Recipe Transcription Skill
Purpose
Transcribe recipes from Kindle screenshots, magazine scans, and other digital sources into structured JSON format.
Activation Triggers
- •Working with files in
data/*.PNG,data/*.jpeg,data/processed/*.jpeg - •Keywords: transcribe, OCR, extract, screenshot, kindle, magazine, scan
Pre-Flight Checklist
Before transcribing any image:
- • Check image dimensions via
python scripts/image_safeguards.py status - • Use
data/processed/version if image is oversized - • For Kindle screenshots, verify copyright/permission
- • Identify source cookbook or publication
Transcription Workflow
Step 1: Image Assessment
bash
python scripts/image_safeguards.py status
Determine image type:
- •Kindle screenshot: Look for "Location X of Y" footer
- •Magazine scan: Printed text, professional layout
- •Cookbook page: Verify permission before processing
Step 2: Completeness Check
DO NOT transcribe unless ALL THREE elements are visible:
- •Recipe title
- •At least partial ingredient list
- •At least partial instructions
If incomplete, note as fragment and wait for adjacent images.

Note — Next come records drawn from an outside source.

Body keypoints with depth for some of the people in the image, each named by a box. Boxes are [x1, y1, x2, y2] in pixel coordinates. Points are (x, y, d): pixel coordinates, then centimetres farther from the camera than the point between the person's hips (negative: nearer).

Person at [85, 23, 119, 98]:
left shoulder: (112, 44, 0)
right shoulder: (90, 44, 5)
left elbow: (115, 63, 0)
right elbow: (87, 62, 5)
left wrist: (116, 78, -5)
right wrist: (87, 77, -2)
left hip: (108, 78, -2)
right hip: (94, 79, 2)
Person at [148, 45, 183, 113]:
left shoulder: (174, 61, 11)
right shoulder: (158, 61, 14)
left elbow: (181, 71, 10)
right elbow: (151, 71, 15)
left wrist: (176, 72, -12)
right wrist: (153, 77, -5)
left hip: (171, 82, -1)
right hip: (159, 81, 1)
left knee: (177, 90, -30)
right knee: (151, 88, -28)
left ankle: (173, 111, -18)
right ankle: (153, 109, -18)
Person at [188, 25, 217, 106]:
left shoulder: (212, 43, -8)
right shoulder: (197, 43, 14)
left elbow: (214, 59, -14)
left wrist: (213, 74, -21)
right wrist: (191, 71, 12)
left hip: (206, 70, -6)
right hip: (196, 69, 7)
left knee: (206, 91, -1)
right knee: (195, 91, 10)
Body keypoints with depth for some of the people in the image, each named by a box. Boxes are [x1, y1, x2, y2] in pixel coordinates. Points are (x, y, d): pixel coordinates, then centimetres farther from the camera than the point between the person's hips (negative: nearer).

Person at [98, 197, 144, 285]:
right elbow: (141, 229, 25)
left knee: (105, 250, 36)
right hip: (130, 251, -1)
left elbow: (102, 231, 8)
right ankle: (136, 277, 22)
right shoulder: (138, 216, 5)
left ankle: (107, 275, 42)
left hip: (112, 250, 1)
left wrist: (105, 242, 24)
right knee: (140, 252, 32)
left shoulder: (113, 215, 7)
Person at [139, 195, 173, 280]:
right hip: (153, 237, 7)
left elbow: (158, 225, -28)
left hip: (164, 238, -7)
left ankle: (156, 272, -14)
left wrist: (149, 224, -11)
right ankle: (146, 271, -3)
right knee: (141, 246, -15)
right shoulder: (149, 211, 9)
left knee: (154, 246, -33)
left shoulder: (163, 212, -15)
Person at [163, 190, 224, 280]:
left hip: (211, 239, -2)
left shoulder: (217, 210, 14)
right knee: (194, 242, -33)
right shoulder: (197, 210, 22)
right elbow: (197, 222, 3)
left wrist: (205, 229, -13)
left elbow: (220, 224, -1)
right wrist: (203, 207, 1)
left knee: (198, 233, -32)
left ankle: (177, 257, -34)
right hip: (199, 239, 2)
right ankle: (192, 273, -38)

Step 3: Extract Information
Capture in order:
- •Title (exactly as shown)
- •Source attribution (cookbook name, magazine, etc.)
- •Yield/servings (if shown)
- •Prep/cook times (if shown)
- •Ingredients (quantity, unit, item, prep notes)

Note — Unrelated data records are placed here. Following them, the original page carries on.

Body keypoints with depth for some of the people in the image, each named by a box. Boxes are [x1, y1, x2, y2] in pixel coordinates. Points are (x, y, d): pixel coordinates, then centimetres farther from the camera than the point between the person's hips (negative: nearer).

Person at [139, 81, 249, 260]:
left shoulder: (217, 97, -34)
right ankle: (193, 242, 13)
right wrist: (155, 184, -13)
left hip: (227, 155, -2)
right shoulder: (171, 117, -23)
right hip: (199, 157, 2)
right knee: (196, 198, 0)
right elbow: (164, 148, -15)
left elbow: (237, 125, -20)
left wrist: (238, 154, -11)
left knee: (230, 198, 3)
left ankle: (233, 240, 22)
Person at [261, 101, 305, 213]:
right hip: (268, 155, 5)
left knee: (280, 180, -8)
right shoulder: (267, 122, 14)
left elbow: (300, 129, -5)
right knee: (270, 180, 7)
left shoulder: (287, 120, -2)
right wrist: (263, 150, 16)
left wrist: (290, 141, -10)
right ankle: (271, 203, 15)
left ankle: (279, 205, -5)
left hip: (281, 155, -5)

- •Instructions (numbered steps)
- •Tips, notes, variations
- •Temperature and pan size
Step 4: Create JSON Entry
json
{
"id": "recipe-name-slug",
"collection": "all",
"collection_display": "Other Family Recipes",
"title": "Recipe Name",
"category": "category",
"source_note": "Source cookbook or magazine",
"ingredients": [
{"item": "item", "quantity": "X", "unit": "cup", "prep_note": ""}
],
"instructions": [
{"step": 1, "text": "First instruction."}
],
"image_refs": ["original_filename.PNG"],
"confidence": {
"overall": "high",
"flags": []
}
}
Step 5: Validate
bash
python scripts/validate-recipes.py
Step 6: Mark Processed
bash
python scripts/image_safeguards.py mark "IMG_XXXX.PNG" processed
OCR Error Awareness
| Looks Like | Might Be | Check |
|---|---|---|
l | 1 | Quantities |
O | 0 | Temperatures |
rn | m | Word context |
tsp | tbsp | 3x difference! |
Guardrails
MUST
- •Mark unclear text as
[UNCLEAR] - •Preserve original measurements
- •Verify copyright for cookbooks
- •Use processed images for oversized files
MUST NOT
- •Invent or guess content
- •Skip validation
- •Delete source images
- •Ignore dimension warnings
Quality Standards
| Confidence | Meaning |
|---|---|
high | Everything clear |
medium | 1-3 unclear items (flagged) |
low | Significant uncertainty |
Accuracy is more important than speed.